Les grands joueurs ont ce don de réussir les gros jeux dans les moments cruciaux. Alexis Lafrenière est justement identifié depuis plusieurs années parmi les joueurs de cette catégorie. Non seulement le meilleur de sa génération, mais le plus grand espoir québécois depuis Vincent Lecavalier en 1998.

Mathias Brunet Mathias Brunet
La Presse

Les Américains venaient à peine de provoquer l’égalité, avec un peu plus de trois minutes à jouer en troisième période, lors du premier match de l’équipe canadienne au Championnat mondial junior, quand Lafrenière a jailli de son poste d’ailier gauche à la mise en jeu pour exercer un échec-avant soutenu sur le défenseur américain.

Non seulement a-t-il démontré une force de caractère peu commune après un coup dur pour l’équipe du Canada, en avance par deux buts troisième, mais il a intercepté au vol la passe de K’Andre Miller, le leader en défense pour les États-Unis, avant de s’échapper devant le gardien Spencer Knight, choix de première ronde des Panthers de la Floride, à l’aide d’une belle feinte.

Malgré son jeune âge, Lafrenière était sur la glace en fin de rencontre lorsque les Américains ont retiré leur gardien, et il a réussi à extirper la rondelle du territoire canadien pour préparer le but d’un coéquipier dans un filet désert, pour sceller cette victoire de 6-4.

Il s’agissait pour Lafrenière de son quatrième point du match - un but et trois aides. Quatre points contre les Américains demeure toujours drôlement plus impressionnant que face à la Slovaquie ou le Kazakhstan.

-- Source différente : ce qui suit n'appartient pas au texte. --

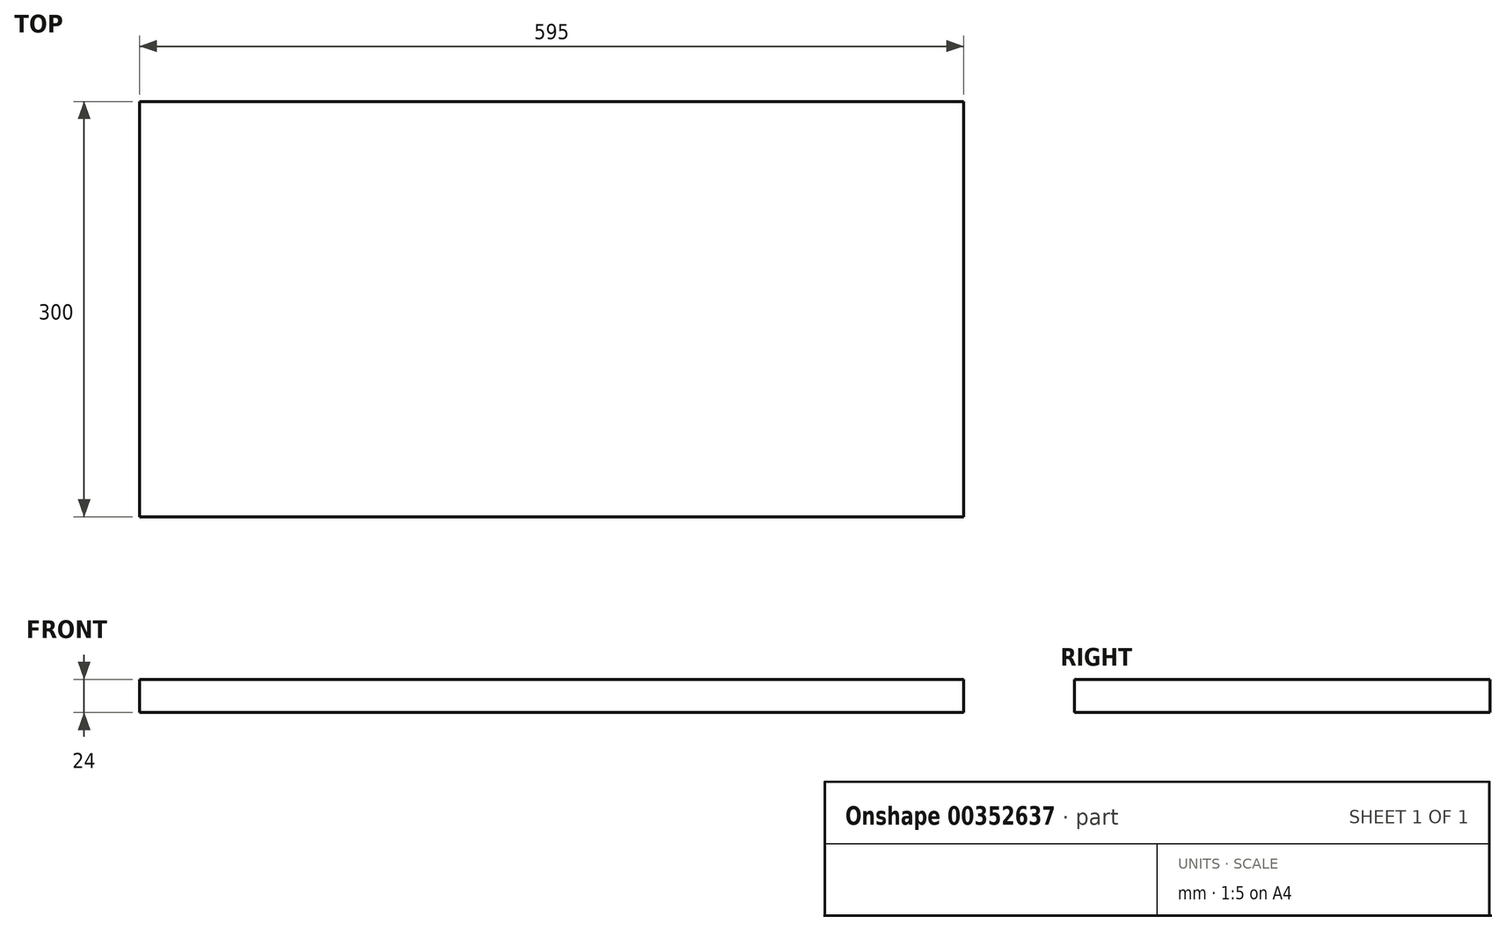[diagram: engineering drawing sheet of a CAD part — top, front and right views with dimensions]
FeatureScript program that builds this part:
annotation { "Feature Type Name" : "Feature", "Feature Type Description" : "" }
export const myFeature = defineFeature(function(context is Context, id is Id, definition is map)
    precondition{}
    {
        {
            var Q0;
            Q0=qCreatedBy(makeId("Front.planeOp"),FACE);
            var sketch = newSketch(context, id + "F0", { "sketchPlane" : qUnion([Q0])});
            skLineSegment(sketch, "E0", {"start": v(-58.18, 31.83) * mm, "end": v(-33.18, 31.83) * mm});
            skLineSegment(sketch, "E1", {"start": v(-58.18, 31.83) * mm, "end": v(-346.18, 31.83) * mm});
            skLineSegment(sketch, "E2", {"start": v(-346.18, 31.83) * mm, "end": v(-346.18, 7.83) * mm});
            skLineSegment(sketch, "E3", {"start": v(-346.18, 7.83) * mm, "end": v(-33.18, 7.83) * mm});
            skLineSegment(sketch, "E4", {"start": v(-33.18, 7.83) * mm, "end": v(248.82, 7.83) * mm});
            skLineSegment(sketch, "E5", {"start": v(248.82, 7.83) * mm, "end": v(248.82, 31.83) * mm});
            skLineSegment(sketch, "E6", {"start": v(248.82, 31.83) * mm, "end": v(-33.18, 31.83) * mm});
            skLineSegment(sketch, "E7", {"start": v(-33.18, 31.83) * mm, "end": v(-33.18, 7.83) * mm});
            skLineSegment(sketch, "E8", {"start": v(-58.18, 31.83) * mm, "end": v(-58.18, 7.83) * mm});
            skSolve(sketch);
        }
        {
            var Q0;
            Q0 = qSketchRegion(id + "F0", true);
            extrude(context, id + "F1", {"entities" : qUnion([Q0]), "depth" : 300 * mm});
        }
    });
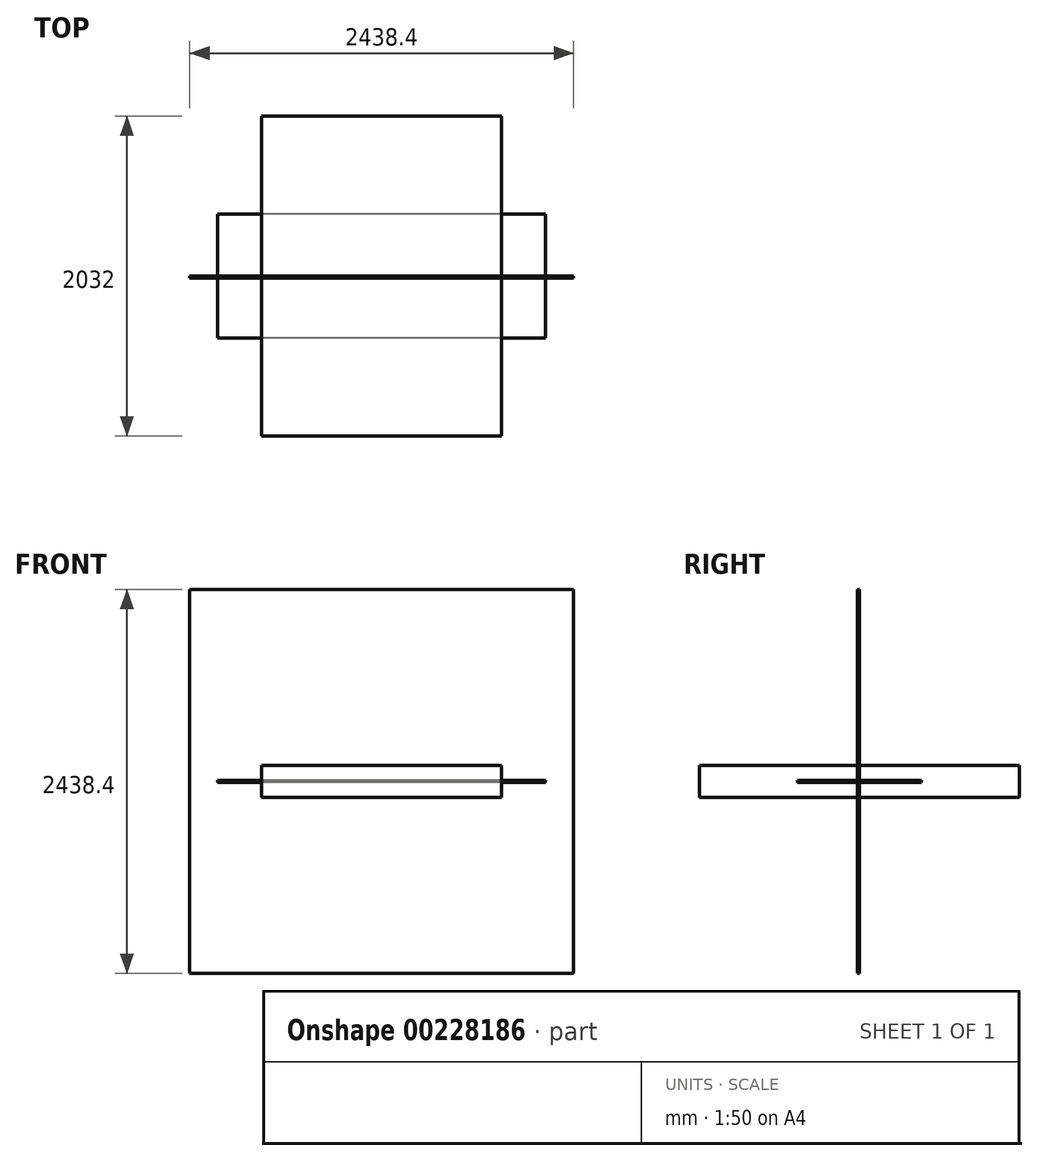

Lafrenière aurait été éligible au repêchage de 2019 s’il était né quelques semaines plus tôt, comme dans le cas d’Auston Matthews en 2016 (né deux jours après la date limite). Mais son statut de joueur né sur le tard, un «late» comme on dit dans le jargon du hockey, n’aura aucune incidence sur le choix des recruteurs.

Les équipes de bas de classement comme les Kings de Los Angeles, les Red Wings de Detroit, les Devils du New Jersey, les Ducks d’Anaheim et les Sénateurs d’Ottawa (qui détiennent aussi le choix des Sharks) salivent déjà à l’idée de remporter la loterie.

PHOTO ANDRÉ PICHETTE, LA PRESSE

Cole Caufield

Le premier choix du Canadien en 2019 (15e au total), Cole Caufield, à sa première expérience au Championnat mondial junior, s’est fait discret. À la surprise de plusieurs, il jouait au sein de la deuxième vague en supériorité numérique malgré ses quatre buts contre l’Allemagne lors de la dernière rencontre préparatoire et de ses succès à Wisconsin.

Trois fois, les Américains ont compté sur la première vague avant qu’il ne touche la glace, et deux fois est-il entré en scène avec une vingtaine de secondes à faire en supériorité numérique.

On l’a aussi séparé de son centre habituel, Alex Turcotte, un duo pourtant fort efficace à Wisconsin. À cinq contre cinq, il y avait très peu d’espace sur la glace; Caufield n’a jamais été en mesure de se démarquer ou d’obtenir une occasion de marquer.

Les attentes sont rendues tellement élevées envers lui qu’un match sans but de sa part constitue presque une déception, puisqu’il en a eu 12 en 18 matchs à sa première année à Wisconsin. Il a aussi marqué 72 buts en 64 matchs l’an dernier avec le programme de développement américain, sans oublier ses 14 buts en sept matchs au Championnat mondial des moins de 18 ans le printemps dernier.

C’est un match seulement. Et il a 18 ans. Voyons comment il rebondira.

Un autre espoir du CH, Jordan Harris, a bien fait au sein de la première paire de défense des Américains avec le capitaine Mattias Samuelsson.

AP

Quinton Byfield et Jordan Harris lors du match de jeudi.

Harris, un choix de troisième ronde en 2018, connaît une progression impressionnante. Il n’était pas sur les radars de USA Hockey avant cette année. Non seulement est-il déjà un pilier à Northeastern, mais il a gravi les échelons avec l’équipe américaine junior rapidement. Gaucher, on lui demande de jouer à droite contre les meilleurs éléments adverses en raison de la pénurie de défenseurs droitiers. On aura l’occasion d’en reparler d’ici la fin du tournoi.

À noter : André Tourigny a peut-être sauvé le match pour le Canada derrière le banc de son équipe en fin de rencontre en attrapant au vol une rondelle qui se dirigeait vers les estrades. Il a ainsi évité une punition car la rondelle avait été balayée au préalable par un joueur canadien. Le Canada aurait terminé le match en infériorité numérique et donné ainsi une chance aux Américains de provoquer l’égalité.